Mais alors cette situation, qui ne saurait d’ailleurs perdurer, ne devrait point briser le moral des ivoiriens. Bien au contraire, elle devra les galvaniser et les pousser d’avantage à croire et à continuer leur lutte, leur quête de la liberté. Abou Cissé, oncle de Ouattara, au  sujet de l’emprisonnement de Gbagbo, persiste: « Sa présence en prison va susciter, plutôt, une chaîne de mouvements au niveau de la classe sociale. On n’aura pas besoin des armes ou d’une révolution par la guérilla. C’est le peuple lui-même qui va se soulever. Parce que le pouvoir actuel ne pourra pas répondre à l’attente des préoccupations des Ivoiriens ». En effet, dès l’annonce de l’arrestation du Président Laurent Gbagbo, des milliers d’ivoiriens se sont aussitôt mobilisés pour engager la lutte. L’emprisonnement de ce dernier, loin de les décourager à bien au contraire créé un engouement sans précédent, des ivoiriens et  même de certains africains et occidentaux, qui se sont rangés du côté de la justice, autour de ce digne fils d’Afrique. Les dernières nouvelles, nous révèlent que l’homme est en « très bon état de santé morale et physique ». Selon Me Lucie Bourthoumieux, une de ses avocats venus récemment le rencontrer : « Le président Gbagbo est si fort dans la tête qu’il ne tient pas du tout à ce que l’on s’attarde sur ses conditions de détention ». Laurent Gbagbo lui-même, quelques temps auparavant, avait lancé aux ivoiriens cette mémorable phrase: « Si pendant la bataille, je tombe et que je meurs, enjambez mon corps et continuez la lutte».

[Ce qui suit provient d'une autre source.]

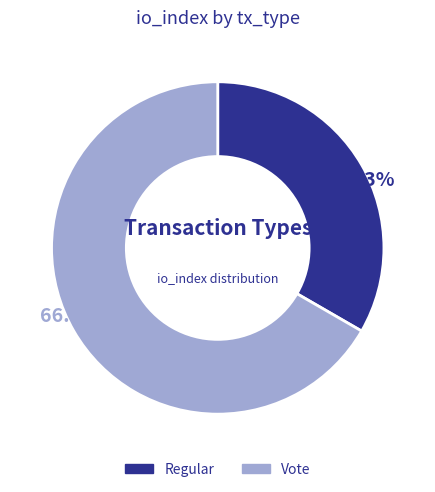

Count the number of slices in the pie.

2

A Ouattara Alassane, qu’il le sache une fois pour toute: le combat des ivoiriens se situe bien au-delà de sa modeste personne. En effet, il n’est qu’un triste pion de la nébuleuse puissance impérialiste occidentale. La bataille engagée ici, vise cet impérialisme, qui par la seule force des armes veut exproprier l’Afrique de ses richesses. Que donc, tous les africains dignes rejoignent les ivoiriens dans cette lutte, en laquelle ils doivent avoir foi. Car ces descendants d’esclavagistes, venus, des siècles auparavant et qui ont contribué à l’appauvrissement de l’Afrique, en la privant de ses valeureux fils et filles, les vendant comme de la marchandise, avec la complicité de certains africains, sont en passe réitérer en ce 21ème siècle leur forfait, en Côte d’Ivoire. Il appartient dès lors aux ivoiriens de décider s’ils souhaitent assister sans régir à l’appauvrissement de leur pays, ou si à l’inverse, ils comptent lutter pour une Côte d’Ivoire riche, riche de tous ses hommes.